Statistical Analysis with Python
You will not need to know much at all about the theory of statistics to complete this tutorial. If you desire, you could peruse:
The function linear_least_squares performs what is sometimes called "multiple linear regression", which is presented in this large-print, 15 page PDF document: Introduction to Applied Statistics: Multiple Linear Regression.

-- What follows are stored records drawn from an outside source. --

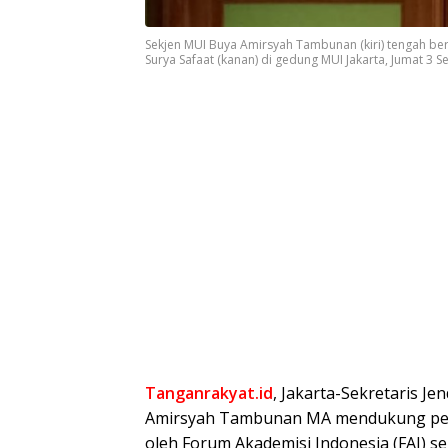
Sekjen MUI Buya Amirsyah Tambunan (kiri) tengah be
Surya Safaat (kanan) di gedung MUI Jakarta, Jumat 3 
Tanganrakyat.id
, Jakarta-Sekretaris Je
Amirsyah Tambunan MA mendukung penu
oleh Forum Akademisi Indonesia (FAI) s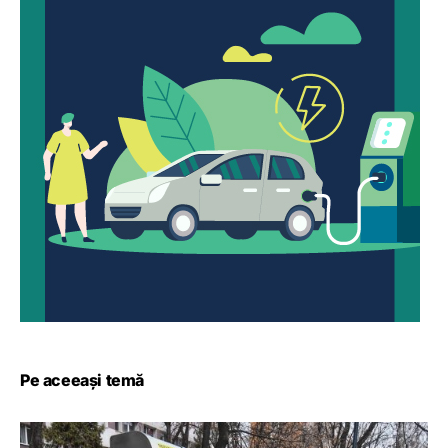
Pe aceeași temă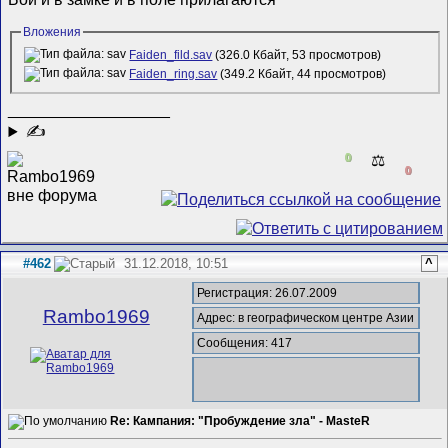
Вложения
Faiden_fild.sav
(326.0 Кбайт, 53 просмотров)
Faiden_ring.sav
(349.2 Кбайт, 44 просмотров)
__________________
✍
0
⚖️
0
#462
31.12.2018, 10:51
^
Регистрация: 26.07.2009
Rambo1969
Адрес: в географическом центре Азии
Сообщения: 417
Re: Кампания: "Пробуждение зла" - MasteR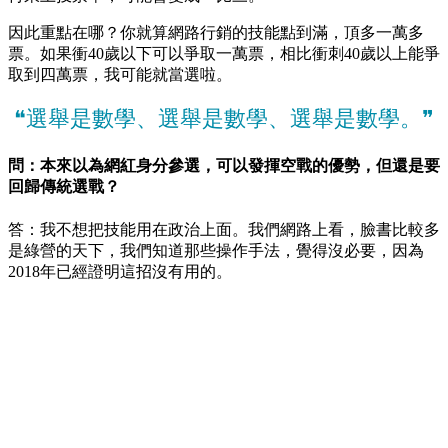
因此重點在哪？你就算網路行銷的技能點到滿，頂多一萬多
票。如果衝40歲以下可以爭取一萬票，相比衝刺40歲以上能爭
取到四萬票，我可能就當選啦。
❝選舉是數學、選舉是數學、選舉是數學。❞
問：本來以為網紅身分參選，可以發揮空戰的優勢，但還是要
回歸傳統選戰？
答：我不想把技能用在政治上面。我們網路上看，臉書比較多
是綠營的天下，我們知道那些操作手法，覺得沒必要，因為
2018年已經證明這招沒有用的。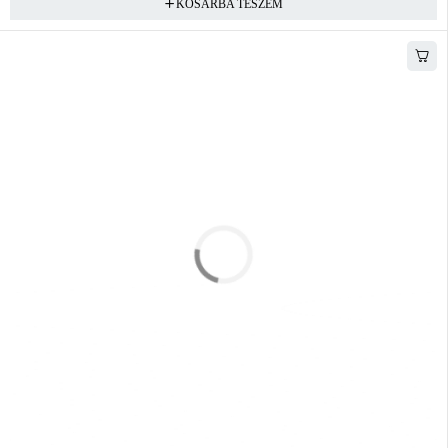
KOSÁRBA TESZEM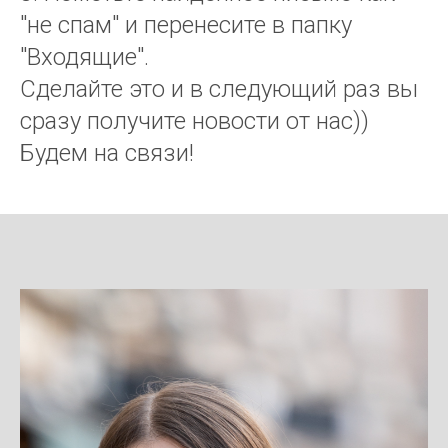
"не спам" и перенесите в папку
"Входящие".
Сделайте это и в следующий раз вы
сразу получите новости от нас))
Будем на связи!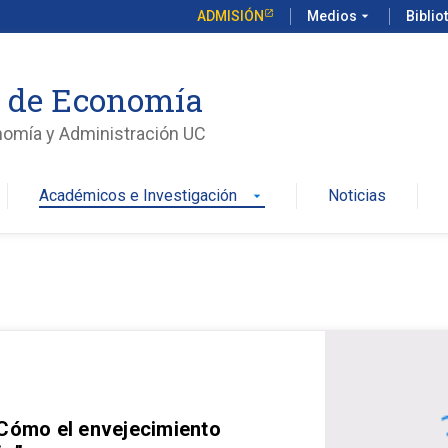
ADMISIÓN
Medios
arrow_drop_down
Biblio
o de Economía
nomía y Administración UC
Académicos e Investigación
Noticias
arrow_drop_down
 Cómo el envejecimiento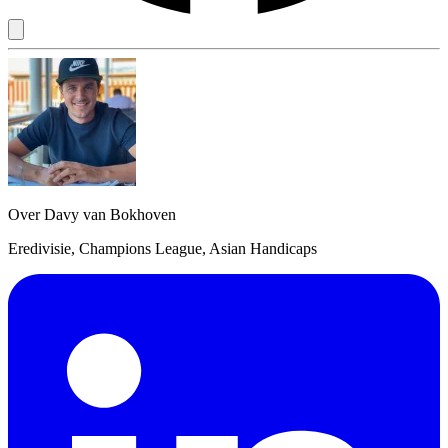
Over Davy van Bokhoven
Eredivisie, Champions League, Asian Handicaps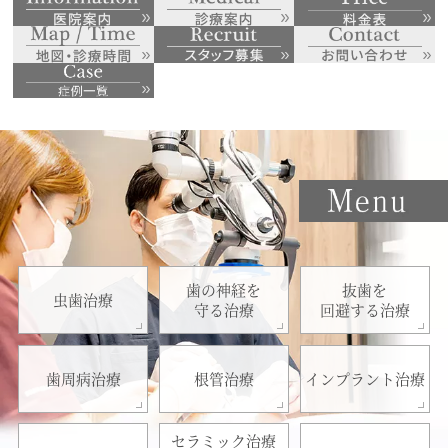
歯の神経を
抜歯を
虫歯治療
守る治療
回避する治療
歯周病治療
根管治療
インプラント治療
セラミック治療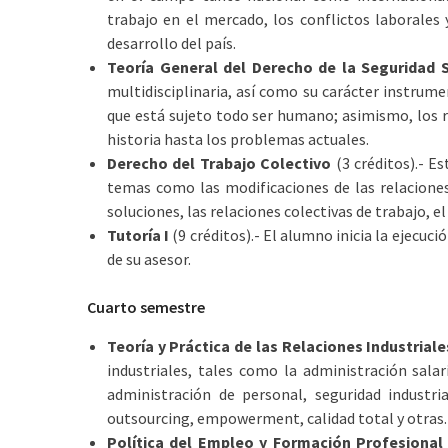
trabajo en el mercado, los conflictos laborales 
desarrollo del país.
Teoría General del Derecho de la Seguridad S
multidisciplinaria, así como su carácter instrume
que está sujeto todo ser humano; asimismo, los ri
historia hasta los problemas actuales.
Derecho del Trabajo Colectivo
(3 créditos).- Es
temas como las modificaciones de las relaciones 
soluciones, las relaciones colectivas de trabajo, el
Tutoría I
(9 créditos).- El alumno inicia la ejecuci
de su asesor.
Cuarto semestre
Teoría y Práctica de las Relaciones Industriale
industriales, tales como la administración sala
administración de personal, seguridad industria
outsourcing, empowerment, calidad total y otras.
Política del Empleo y Formación Profesional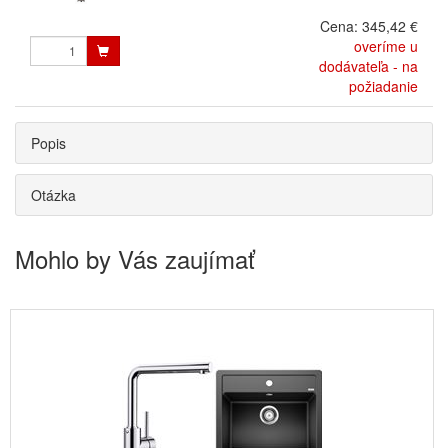
Cena:
345,42 €
overíme u
dodávateľa - na
požiadanie
Popis
Otázka
Mohlo by Vás zaujímať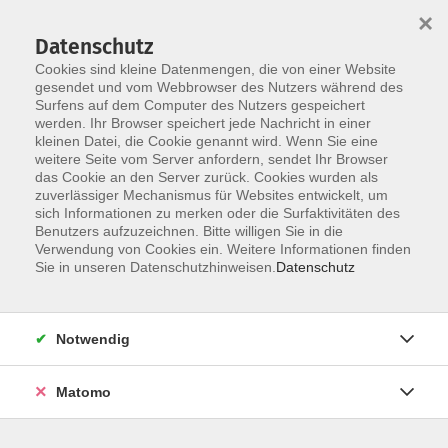
×
Datenschutz
Cookies sind kleine Datenmengen, die von einer Website
gesendet und vom Webbrowser des Nutzers während des
Surfens auf dem Computer des Nutzers gespeichert
werden. Ihr Browser speichert jede Nachricht in einer
Skip to main content
kleinen Datei, die Cookie genannt wird. Wenn Sie eine
weitere Seite vom Server anfordern, sendet Ihr Browser
Aktuelles
das Cookie an den Server zurück. Cookies wurden als
zuverlässiger Mechanismus für Websites entwickelt, um
sich Informationen zu merken oder die Surfaktivitäten des
Kindertagespflege - ein Berufsfeld für
Benutzers aufzuzeichnen. Bitte willigen Sie in die
mich?
Verwendung von Cookies ein. Weitere Informationen finden
Sie in unseren Datenschutzhinweisen.
Datenschutz
Infoveranstaltung am 20. September
Am Freitag, 20. September, von 10 bis 12.15 Uhr, findet im
Notwendig
Bildungswerk Damme, Benediktstraße 19 eine kostenlose
Informationsveranstaltung statt. Für alle, die überlegen,
Matomo
ob die Kindertagespflege ein passendes Berufsfeld wäre.
Die Kindertagespflege ist ein wichtiger Bestandteil der
Betreuungslandschaft für Kinder von 0 bis einschließlich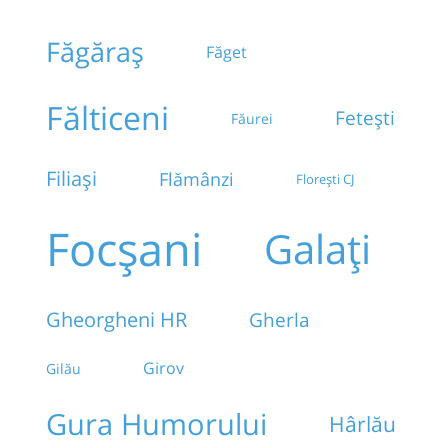
Făgăraș
Făget
Fălticeni
Fetești
Făurei
Filiași
Flămânzi
Florești CJ
Focșani
Galați
Gheorgheni HR
Gherla
Girov
Gilău
Gura Humorului
Hârlău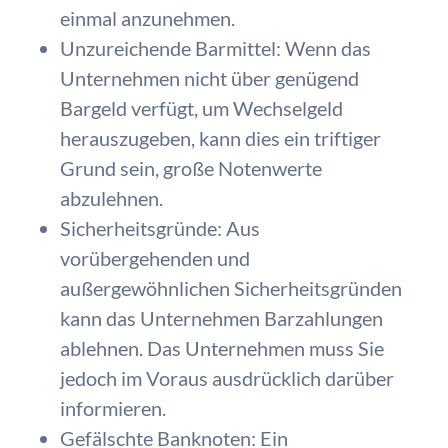
einmal anzunehmen.
Unzureichende Barmittel: Wenn das
Unternehmen nicht über genügend
Bargeld verfügt, um Wechselgeld
herauszugeben, kann dies ein triftiger
Grund sein, große Notenwerte
abzulehnen.
Sicherheitsgründe: Aus
vorübergehenden und
außergewöhnlichen Sicherheitsgründen
kann das Unternehmen Barzahlungen
ablehnen. Das Unternehmen muss Sie
jedoch im Voraus ausdrücklich darüber
informieren.
Gefälschte Banknoten: Ein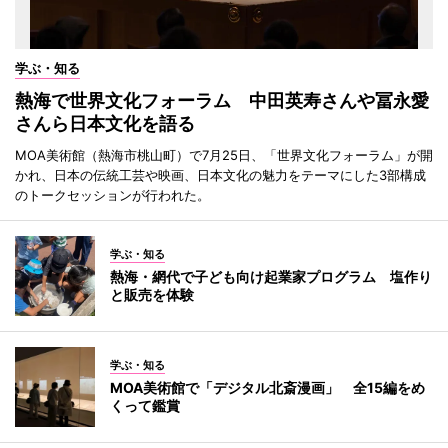
学ぶ・知る
熱海で世界文化フォーラム 中田英寿さんや冨永愛
さんら日本文化を語る
MOA美術館（熱海市桃山町）で7月25日、「世界文化フォーラム」が開
かれ、日本の伝統工芸や映画、日本文化の魅力をテーマにした3部構成
のトークセッションが行われた。
学ぶ・知る
熱海・網代で子ども向け起業家プログラム 塩作り
と販売を体験
学ぶ・知る
MOA美術館で「デジタル北斎漫画」 全15編をめ
くって鑑賞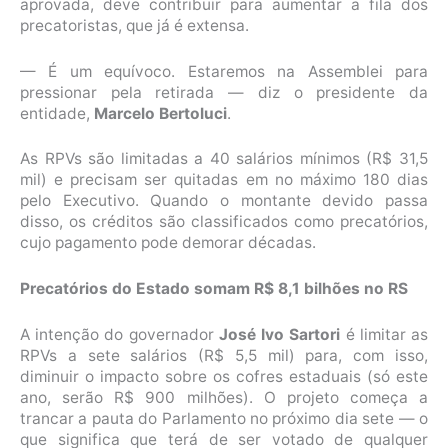
aprovada, deve contribuir para aumentar a fila dos
precatoristas, que já é extensa.
— É um equívoco. Estaremos na Assemblei para
pressionar pela retirada — diz o presidente da
entidade,
Marcelo Bertoluci
.
As RPVs são limitadas a 40 salários mínimos (R$ 31,5
mil) e precisam ser quitadas em no máximo 180 dias
pelo Executivo. Quando o montante devido passa
disso, os créditos são classificados como precatórios,
cujo pagamento pode demorar décadas.
Precatórios do Estado somam R$ 8,1 bilhões no RS
A intenção do governador
José Ivo Sartori
é limitar as
RPVs a sete salários (R$ 5,5 mil) para, com isso,
diminuir o impacto sobre os cofres estaduais (só este
ano, serão R$ 900 milhões). O projeto começa a
trancar a pauta do Parlamento no próximo dia sete — o
que significa que terá de ser votado de qualquer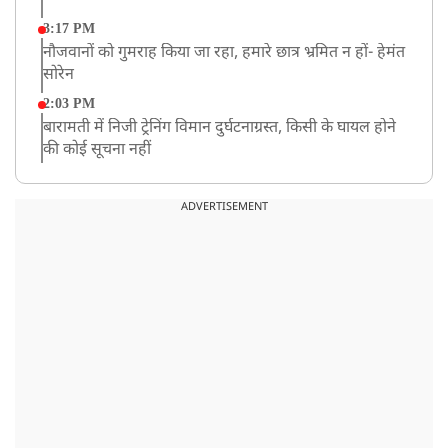
3:17 PM
नौजवानों को गुमराह किया जा रहा, हमारे छात्र भ्रमित न हों- हेमंत
सोरेन
2:03 PM
बारामती में निजी ट्रेनिंग विमान दुर्घटनाग्रस्त, किसी के घायल होने
की कोई सूचना नहीं
12:16 PM
JPSC परीक्षा विवाद: अनशन पर बैठे छात्र नेता देवेंद्र महतो की
ADVERTISEMENT
तबीयत बिगड़ी
10:44 AM
रांचीः छात्रों के समर्थन में विधायक जयराम महतो ने शुरू किया
निर्जला उपवास
10:42 AM
NIA ने मलप्पुरम विस्फोटक केस में मुख्य साजिशकर्ता को
गिरफ्तार किया
8:26 AM
PM मोदी को आया अमेरिकी उपराष्ट्रपति जेडी वेंस का फोन,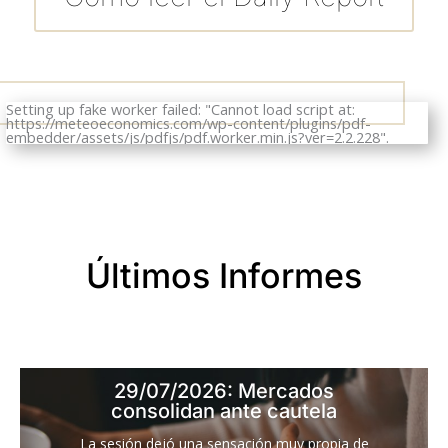
Setting up fake worker failed: "Cannot load script at:
https://meteoeconomics.com/wp-content/plugins/pdf-
embedder/assets/js/pdfjs/pdf.worker.min.js?ver=2.2.228".
Últimos Informes
29/07/2026: Mercados
consolidan ante cautela
La sesión dejó una sensación muy propia de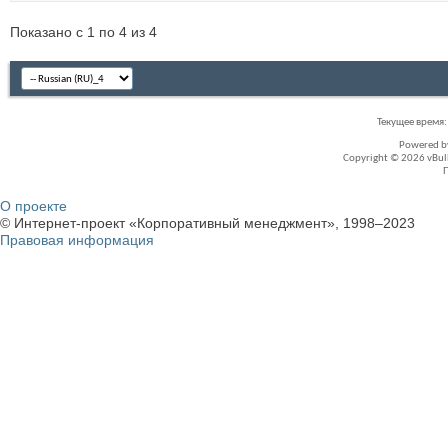
Показано с 1 по 4 из 4
Текущее время
Powered 
Copyright © 2026 vBullet
О проекте
© Интернет-проект «Корпоративный менеджмент», 1998–2023
Правовая информация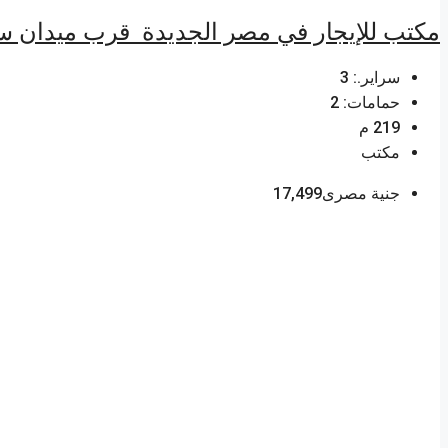
مكتب للإيجار في مصر الجديدة قرب ميدان سانت فاطيمة 219م برخصة إد
سراير.:
3
حمامات:
2
219
م
مكتب
جنية مصرى17,499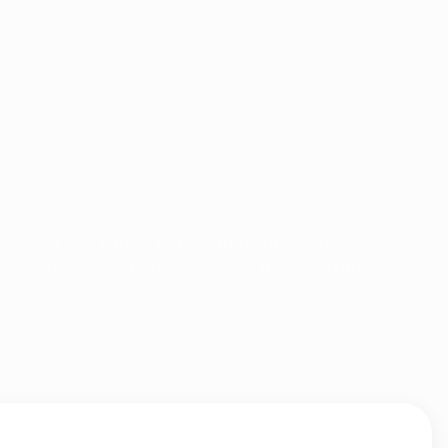
 река или море. Но, если рядом нет никакой
рдами отлично вписывается в любые форматы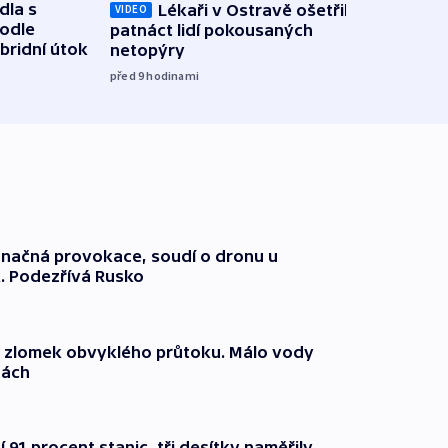
dla s
Lékaři v Ostravě ošetřili už
Koali
VIDEO
podle
patnáct lidí pokousaných
novel
bridní útok
netopýry
zájm
před 9
hodinami
před 1
načná provokace, soudí o dronu u
. Podezřívá Rusko
n zlomek obvyklého průtoku. Málo vody
dách
 91 procent stanic, tři desítky naměřily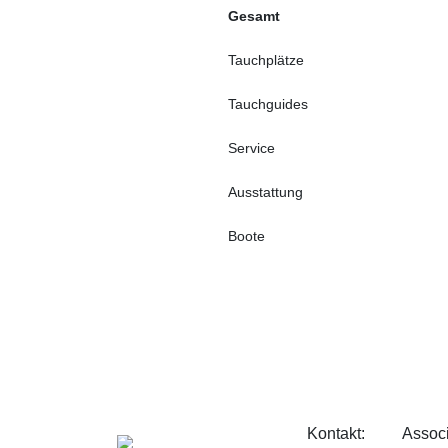
Gesamt
Tauchplätze
Tauchguides
Service
Ausstattung
Boote
Kontakt:
Associ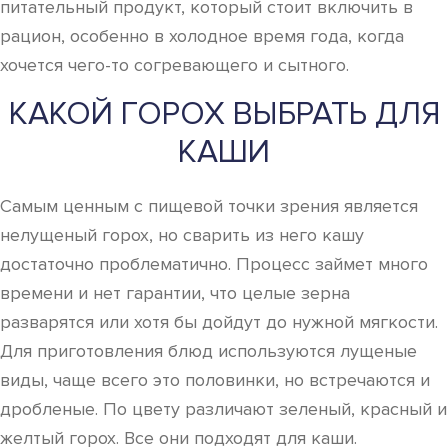
питательный продукт, который стоит включить в
рацион, особенно в холодное время года, когда
хочется чего-то согревающего и сытного.
КАКОЙ ГОРОХ ВЫБРАТЬ ДЛЯ
КАШИ
Самым ценным с пищевой точки зрения является
нелущеный горох, но сварить из него кашу
достаточно проблематично. Процесс займет много
времени и нет гарантии, что целые зерна
разварятся или хотя бы дойдут до нужной мягкости.
Для приготовления блюд используются лущеные
виды, чаще всего это половинки, но встречаются и
дробленые. По цвету различают зеленый, красный и
желтый горох. Все они подходят для каши.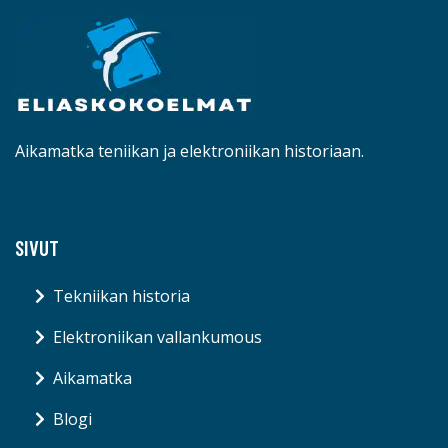
Aikamatka teniikan ja elektroniikan historiaan.
SIVUT
Tekniikan historia
Elektroniikan vallankumous
Aikamatka
Blogi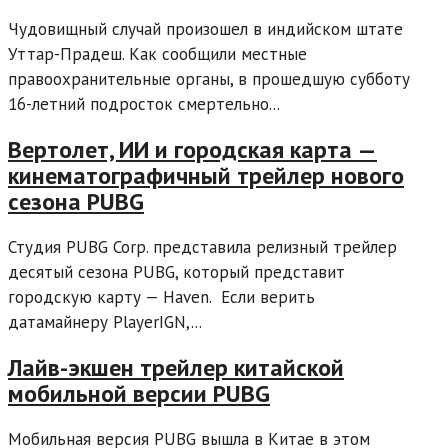
Чудовищный случай произошел в индийском штате
Уттар-Прадеш. Как сообщили местные
правоохранительные органы, в прошедшую субботу
16-летний подросток смертельно...
Вертолет, ИИ и городская карта —
кинематографичный трейлер нового
сезона PUBG
Студия PUBG Corp. представила релизный трейлер
десятый сезона PUBG, который представит
городскую карту — Haven. Если верить
датамайнеру PlayerIGN,...
Лайв-экшен трейлер китайской
мобильной версии PUBG
Мобильная версия PUBG вышла в Китае в этом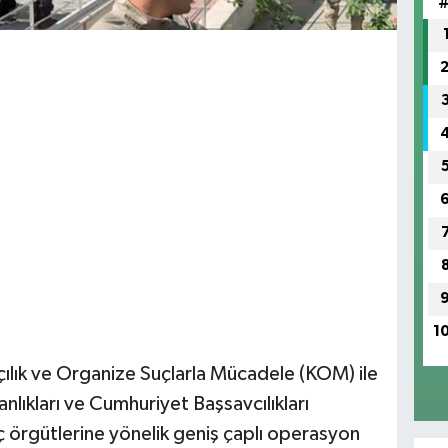
1
lık ve Organize Suçlarla Mücadele (KOM) ile
lıkları ve Cumhuriyet Başsavcılıkları
 örgütlerine yönelik geniş çaplı operasyon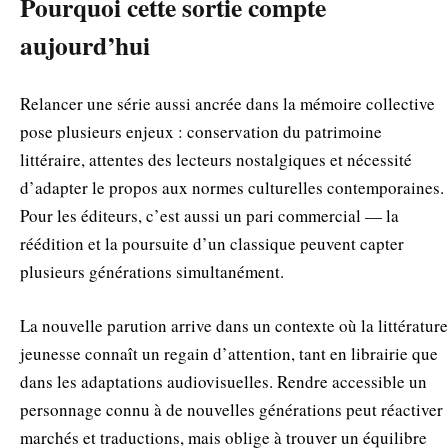
Pourquoi cette sortie compte
aujourd’hui
Relancer une série aussi ancrée dans la mémoire collective
pose plusieurs enjeux : conservation du patrimoine
littéraire, attentes des lecteurs nostalgiques et nécessité
d’adapter le propos aux normes culturelles contemporaines.
Pour les éditeurs, c’est aussi un pari commercial — la
réédition et la poursuite d’un classique peuvent capter
plusieurs générations simultanément.
La nouvelle parution arrive dans un contexte où la littérature
jeunesse connaît un regain d’attention, tant en librairie que
dans les adaptations audiovisuelles. Rendre accessible un
personnage connu à de nouvelles générations peut réactiver
marchés et traductions, mais oblige à trouver un équilibre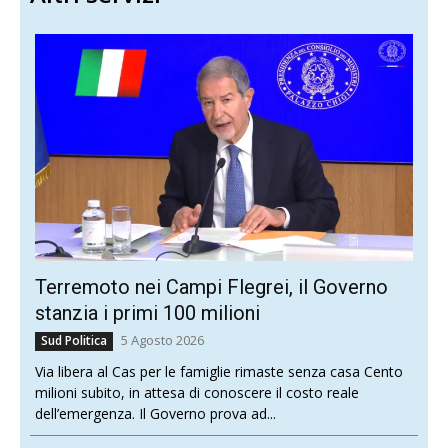
Terremoto nei Campi Flegrei, il Governo
stanzia i primi 100 milioni
5 Agosto 2026
Sud Politica
Via libera al Cas per le famiglie rimaste senza casa Cento
milioni subito, in attesa di conoscere il costo reale
dell’emergenza. Il Governo prova ad...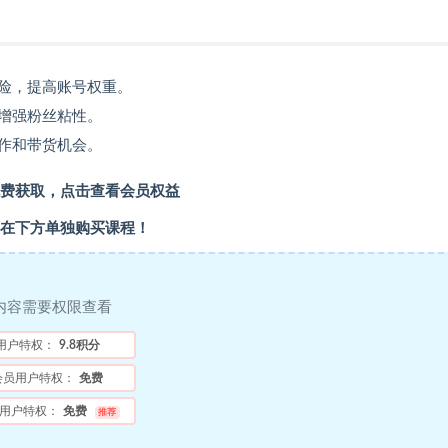
险，提高账号权重。
增强粉丝粘性。
作和带货机会。
费获取，点击查看会员权益
在下方单独购买课程！
内容需要权限查看
用户特权：
9.8积分
会员用户特权：
免费
用户特权：
免费
推荐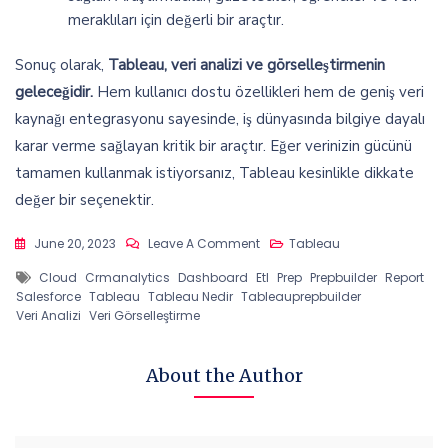
meraklıları için değerli bir araçtır.
Sonuç olarak,
Tableau, veri analizi ve görselleştirmenin
geleceğidir.
Hem kullanıcı dostu özellikleri hem de geniş veri
kaynağı entegrasyonu sayesinde, iş dünyasında bilgiye dayalı
karar verme sağlayan kritik bir araçtır. Eğer verinizin gücünü
tamamen kullanmak istiyorsanız, Tableau kesinlikle dikkate
değer bir seçenektir.
On
June 20, 2023
Leave A Comment
Tableau
Veri
Tags
Cloud
Crmanalytics
Dashboard
Etl
Prep
Prepbuilder
Report
Görselleştirme
Salesforce
Tableau
Tableau Nedir
Tableauprepbuilder
Ve
Veri Analizi
Veri Görselleştirme
Analizinin
Gücü:
Tableau
About the Author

But you may want to skip both of the above, and just read the first couple of sections in the Linear Regression entry in the Wikipedia.
IMO, in statistical studies 90% of the labor is in obtaining the data (e.g., building and maintaining a mesonet), 9% in archiving and formatting the data (e.g., the reanalysis data) and 1% in passing the data through statistical analysis software and interpreting the output. Here we will do part of the 9%: formatting the data using Python. And the 1%: using a Python function to find regression coefficients from one data set, making a prediction with those coefficients, and comparing the predictions with observations.
Both numpy and linearAlgebra (which is part of Numeric) have a linear regression function:
In [1]: import numpy
In [2]: help(numpy.linalg.lstsq)
lstsq(a, b, rcond=-1)
returns x,resids,rank,s
where x minimizes 2-norm(|b - Ax|)
resids is the sum square residuals
rank is the rank of A
s is the rank of the singular values of A in descending order
If b is a matrix then x is also a matrix with corresponding columns.
If the rank of A is less than the number of columns of A or greater than
the number of rows, then residuals will be returned as an empty array
otherwise resids = sum((b-dot(A,x)**2).
Singular values less than s[0]*rcond are treated as zero.(Note notational inconsistency: is a the same as A? Hey, but how much did you pay for it?) We will adopt another notational convention rather than A (a) and b. Instead of A, we will call the matrix with rows consisting of m records of simultaneous observations of n input variables to be X. The column vector of m observations of an output variable, which are hoped to be significantly dependent on the input variables, will be called y. The n coefficients we seek will be the vector (a 1-d array in Python) c. Having found the coefficients, from an analysis of "training data", we hope to either make predictions or otherwise test the skill of the model with an entirely different set of observations, with so-called "verification data". The vector of predictions is denoted yp, which is desired to be close to y in the verification data. The function linear_least_squares chooses c that minimizes the difference between y and yp in the training data.
Here is our forecast model, with notation appropriate for a single record of observations, using n=3 as an example:
ypi= c1 Xi1 + c2 Xi2 + c3 Xi3 + c4
Actually, we seek n+1 coefficients, because of the use of the last term in the above.
The task is Statistical Forecast of Norman Temperature. The task is easily completed by modifying the scripts for the example nowcast project.